━━━ Input records ━━━
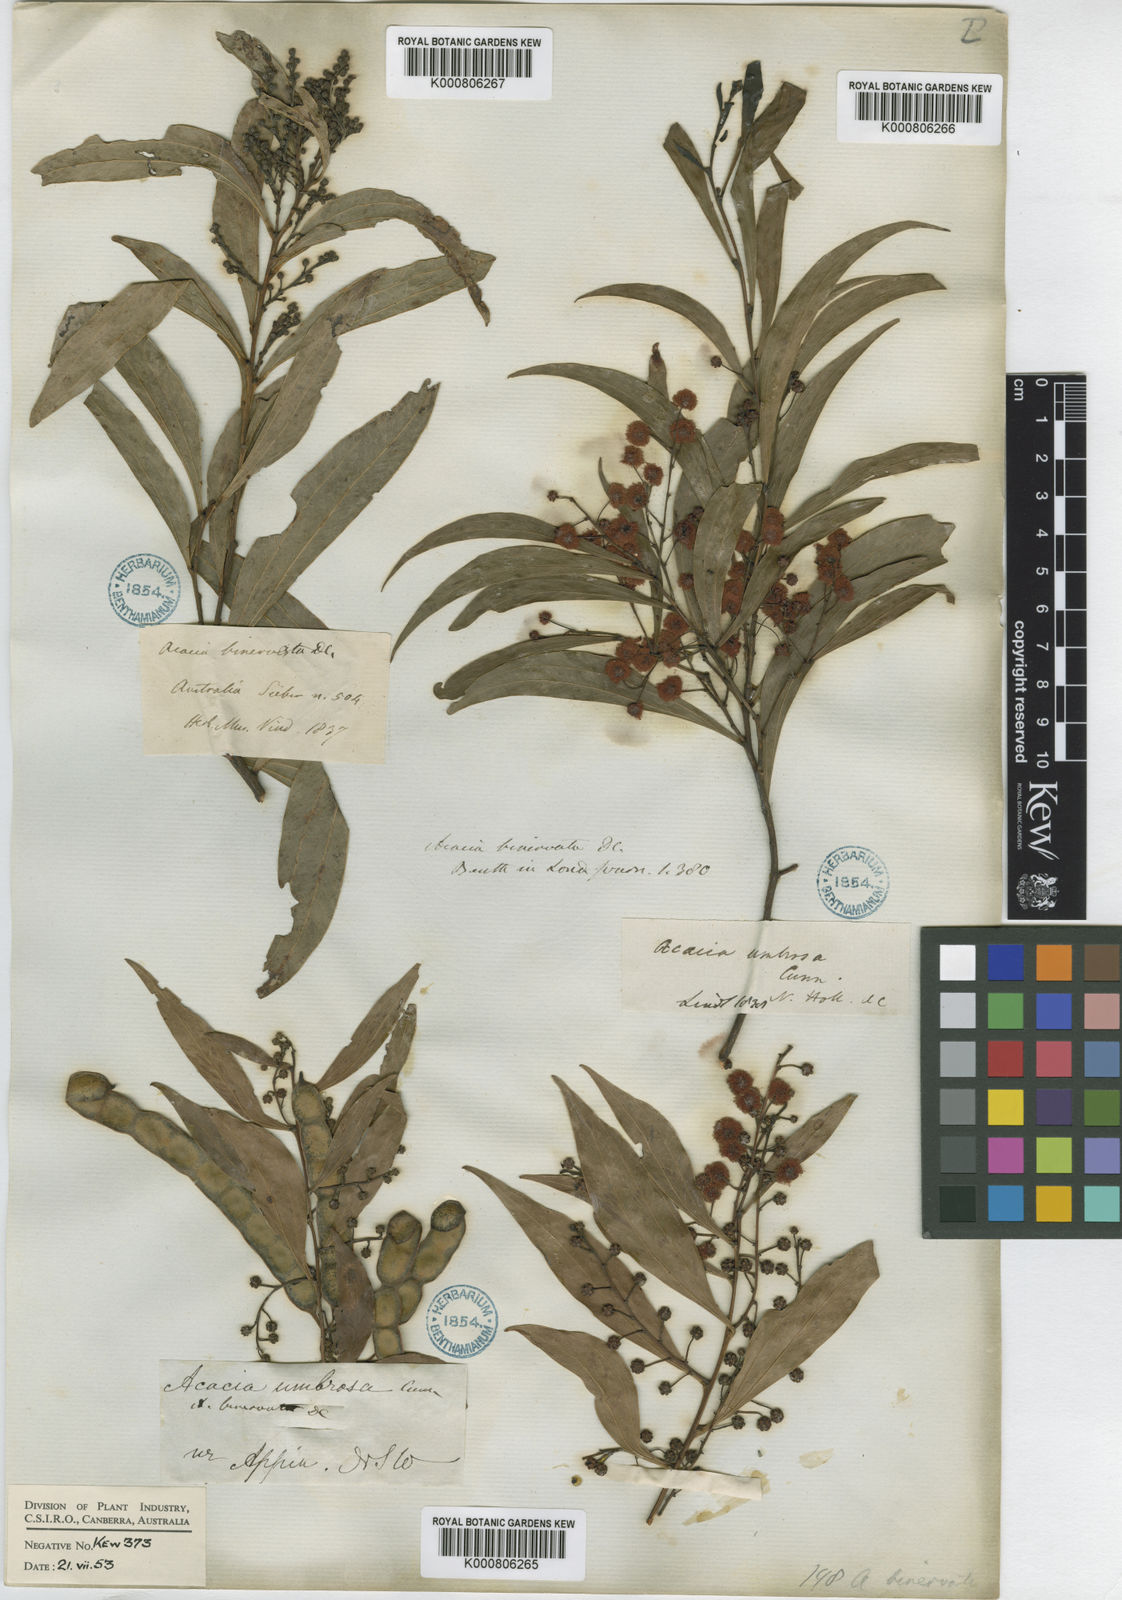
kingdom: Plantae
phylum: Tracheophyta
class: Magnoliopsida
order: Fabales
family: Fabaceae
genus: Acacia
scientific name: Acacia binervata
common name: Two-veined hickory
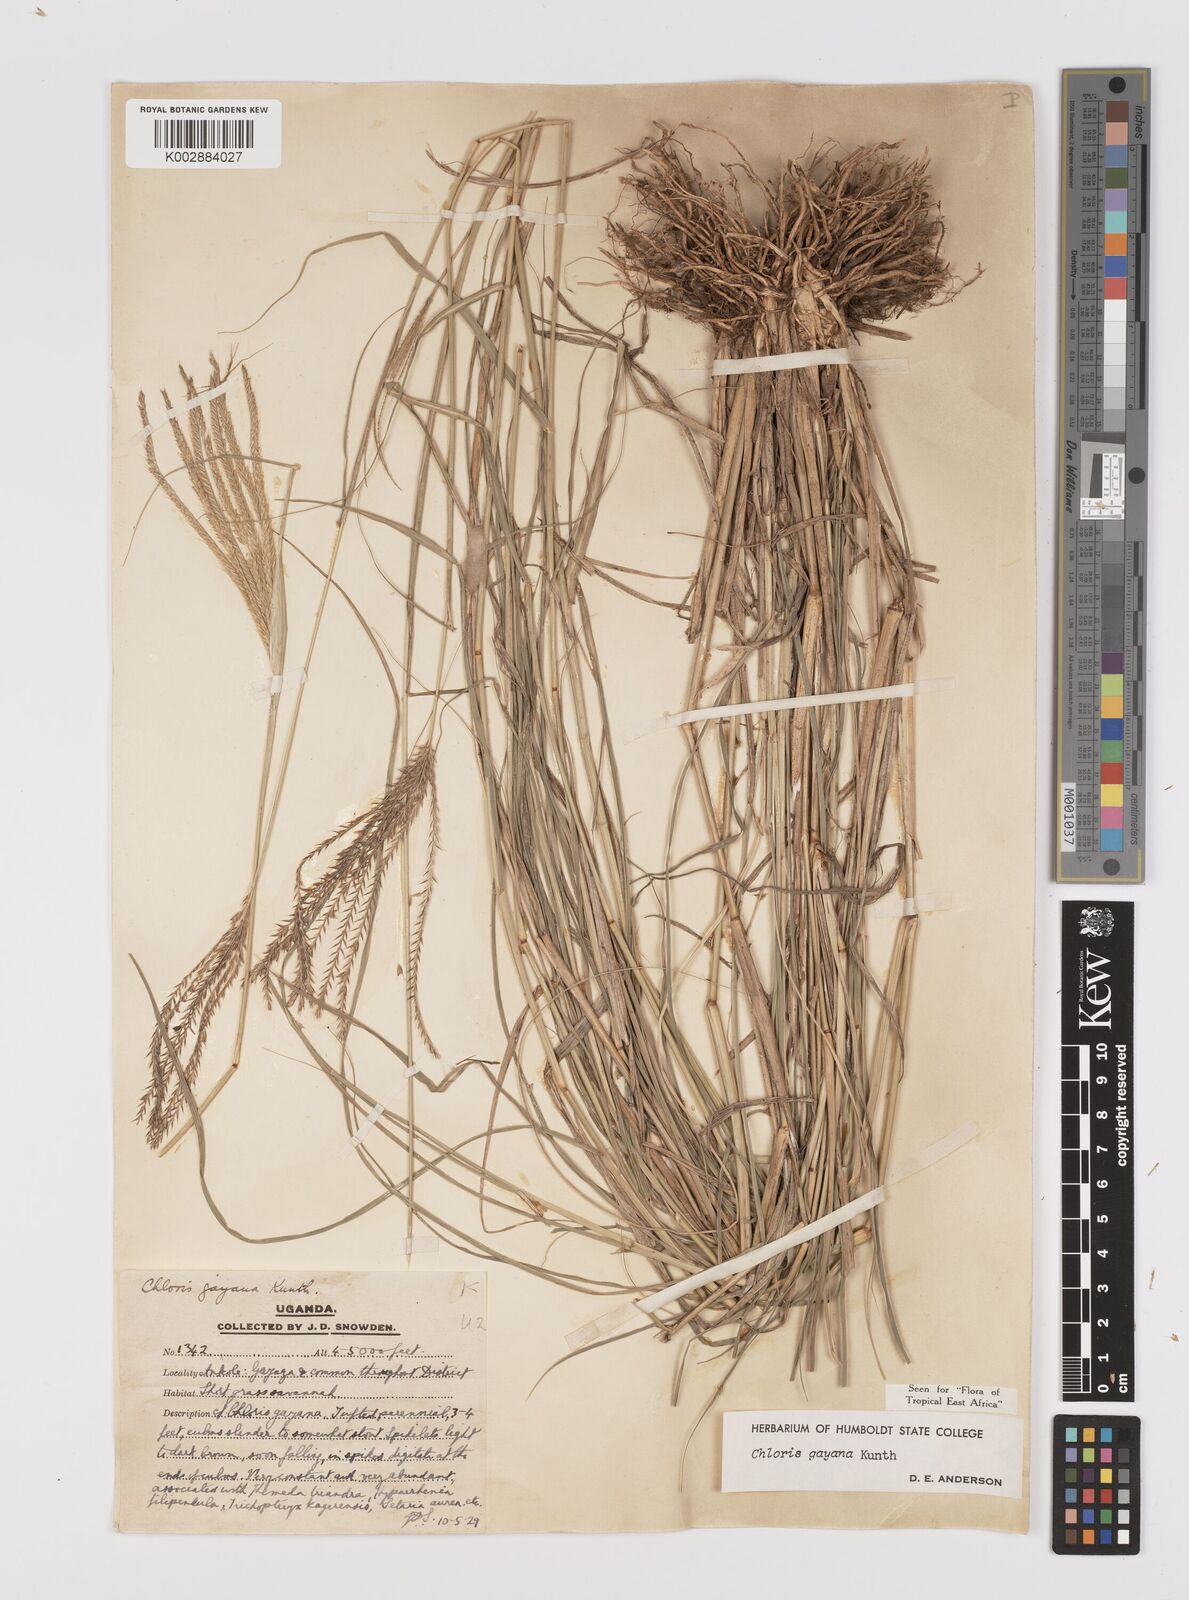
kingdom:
━━━
━━━ Input records ━━━
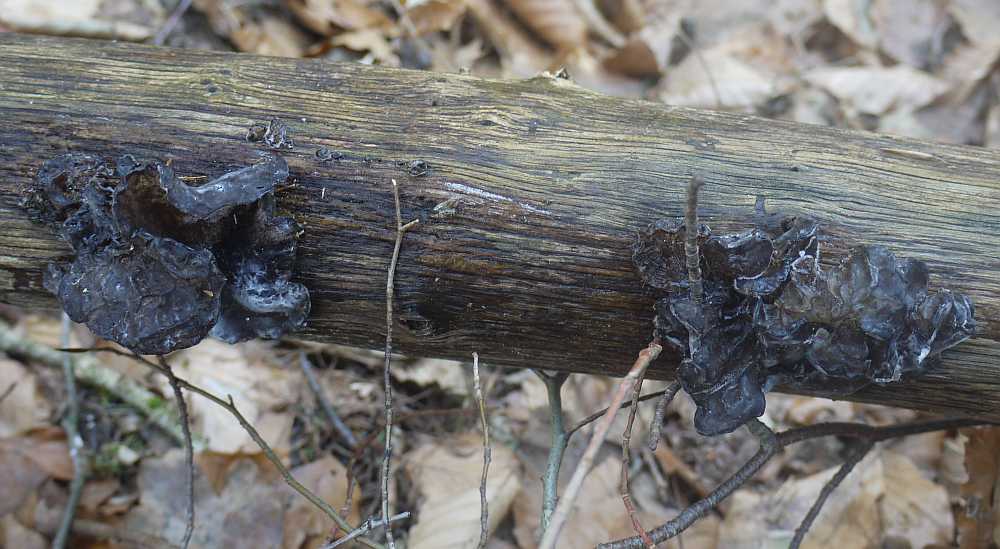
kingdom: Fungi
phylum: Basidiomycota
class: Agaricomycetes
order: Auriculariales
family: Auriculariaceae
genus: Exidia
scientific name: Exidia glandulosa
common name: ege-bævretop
━━━
━━━ Input records ━━━
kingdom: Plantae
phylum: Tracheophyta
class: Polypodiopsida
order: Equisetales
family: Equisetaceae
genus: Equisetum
━━━
● Exercise: Reproduce the material word for word from the line with "class: Agaricomycetes" to the line with "common name: ege-bævretop", including both of those lines and nothing else.

● The solution:
class: Agaricomycetes
order: Auriculariales
family: Auriculariaceae
genus: Exidia
scientific name: Exidia glandulosa
common name: ege-bævretop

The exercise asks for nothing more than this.